- **Data for review**:

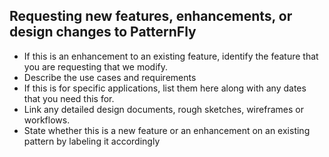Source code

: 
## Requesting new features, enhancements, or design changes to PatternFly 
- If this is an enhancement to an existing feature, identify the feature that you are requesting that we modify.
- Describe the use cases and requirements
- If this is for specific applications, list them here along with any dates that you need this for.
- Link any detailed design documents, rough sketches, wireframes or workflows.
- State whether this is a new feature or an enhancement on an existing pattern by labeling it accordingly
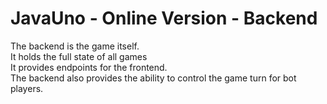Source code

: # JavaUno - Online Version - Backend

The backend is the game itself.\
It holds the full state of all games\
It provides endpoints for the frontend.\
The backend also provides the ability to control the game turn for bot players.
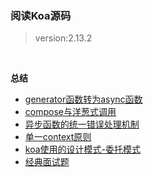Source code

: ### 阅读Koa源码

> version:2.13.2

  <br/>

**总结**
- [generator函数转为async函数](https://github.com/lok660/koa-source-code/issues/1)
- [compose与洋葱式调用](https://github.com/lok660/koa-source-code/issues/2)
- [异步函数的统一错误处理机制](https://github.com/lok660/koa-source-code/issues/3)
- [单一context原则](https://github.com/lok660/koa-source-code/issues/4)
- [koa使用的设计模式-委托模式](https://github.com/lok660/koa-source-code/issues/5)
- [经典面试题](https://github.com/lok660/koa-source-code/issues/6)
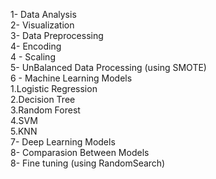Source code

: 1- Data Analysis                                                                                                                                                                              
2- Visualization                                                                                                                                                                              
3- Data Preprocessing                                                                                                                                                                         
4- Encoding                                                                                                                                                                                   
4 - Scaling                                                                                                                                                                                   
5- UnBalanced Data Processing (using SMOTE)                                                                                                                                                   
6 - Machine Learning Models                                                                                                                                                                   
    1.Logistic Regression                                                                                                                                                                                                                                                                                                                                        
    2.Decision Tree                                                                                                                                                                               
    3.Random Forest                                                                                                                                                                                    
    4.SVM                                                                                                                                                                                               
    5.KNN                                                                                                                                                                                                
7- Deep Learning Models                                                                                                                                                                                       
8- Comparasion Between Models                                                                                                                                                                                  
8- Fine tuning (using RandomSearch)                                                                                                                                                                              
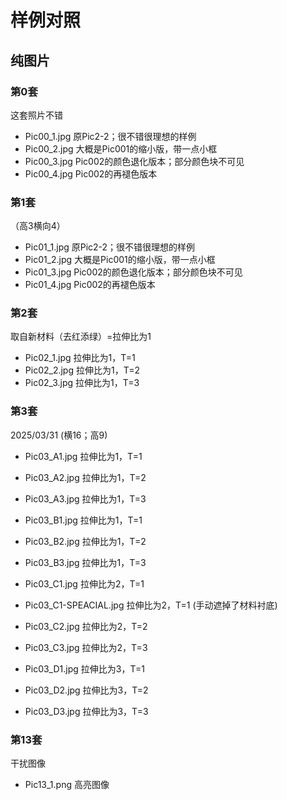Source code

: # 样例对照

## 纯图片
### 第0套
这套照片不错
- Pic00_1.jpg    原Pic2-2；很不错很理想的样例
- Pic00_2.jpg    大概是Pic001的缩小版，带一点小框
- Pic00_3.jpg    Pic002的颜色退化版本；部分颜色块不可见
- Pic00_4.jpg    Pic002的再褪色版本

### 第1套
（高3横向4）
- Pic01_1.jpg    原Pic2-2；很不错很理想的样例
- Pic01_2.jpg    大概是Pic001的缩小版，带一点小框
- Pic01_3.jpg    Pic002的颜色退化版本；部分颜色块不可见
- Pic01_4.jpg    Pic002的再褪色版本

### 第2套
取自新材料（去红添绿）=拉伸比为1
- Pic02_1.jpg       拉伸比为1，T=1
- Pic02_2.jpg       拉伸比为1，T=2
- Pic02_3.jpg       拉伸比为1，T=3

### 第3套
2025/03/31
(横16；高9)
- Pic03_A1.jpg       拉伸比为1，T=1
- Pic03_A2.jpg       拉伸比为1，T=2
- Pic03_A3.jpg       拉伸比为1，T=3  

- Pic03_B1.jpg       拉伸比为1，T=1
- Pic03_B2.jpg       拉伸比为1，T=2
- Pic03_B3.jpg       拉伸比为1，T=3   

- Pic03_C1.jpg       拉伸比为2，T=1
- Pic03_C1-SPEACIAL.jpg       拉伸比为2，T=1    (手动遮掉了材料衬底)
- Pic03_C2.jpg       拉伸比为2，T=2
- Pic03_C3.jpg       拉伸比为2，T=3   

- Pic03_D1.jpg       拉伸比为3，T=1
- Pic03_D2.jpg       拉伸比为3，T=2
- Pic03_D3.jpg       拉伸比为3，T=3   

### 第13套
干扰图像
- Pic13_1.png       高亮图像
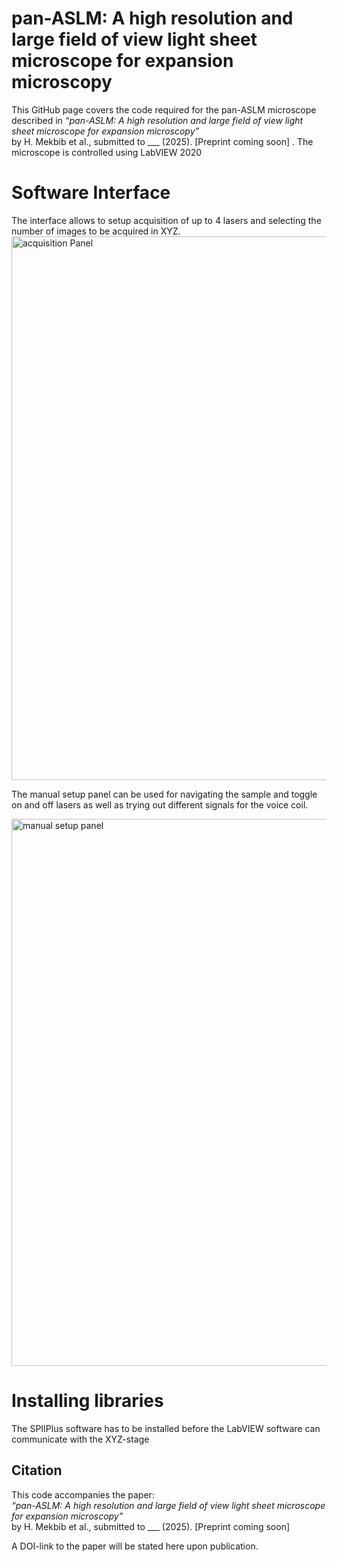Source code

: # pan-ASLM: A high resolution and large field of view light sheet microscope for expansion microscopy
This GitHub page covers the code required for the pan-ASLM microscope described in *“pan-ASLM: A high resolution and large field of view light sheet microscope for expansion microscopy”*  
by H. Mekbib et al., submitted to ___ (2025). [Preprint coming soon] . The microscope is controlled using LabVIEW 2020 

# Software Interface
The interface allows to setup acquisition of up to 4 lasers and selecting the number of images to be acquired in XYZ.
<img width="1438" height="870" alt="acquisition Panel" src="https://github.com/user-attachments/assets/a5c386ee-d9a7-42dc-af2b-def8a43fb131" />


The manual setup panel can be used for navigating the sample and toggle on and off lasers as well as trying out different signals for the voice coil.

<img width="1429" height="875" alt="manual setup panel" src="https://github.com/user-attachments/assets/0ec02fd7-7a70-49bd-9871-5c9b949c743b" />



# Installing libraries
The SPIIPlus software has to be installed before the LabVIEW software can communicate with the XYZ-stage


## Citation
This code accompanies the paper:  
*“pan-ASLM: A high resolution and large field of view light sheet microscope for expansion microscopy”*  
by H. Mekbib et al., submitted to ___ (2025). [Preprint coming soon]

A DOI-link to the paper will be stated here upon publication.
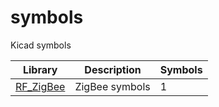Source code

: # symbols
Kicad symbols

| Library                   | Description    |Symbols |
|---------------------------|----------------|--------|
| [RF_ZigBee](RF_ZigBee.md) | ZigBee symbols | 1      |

- **Task to carry out**:
Please give the number of lines in the data where "field" appears, without any other words.

- **Output of the task**:
3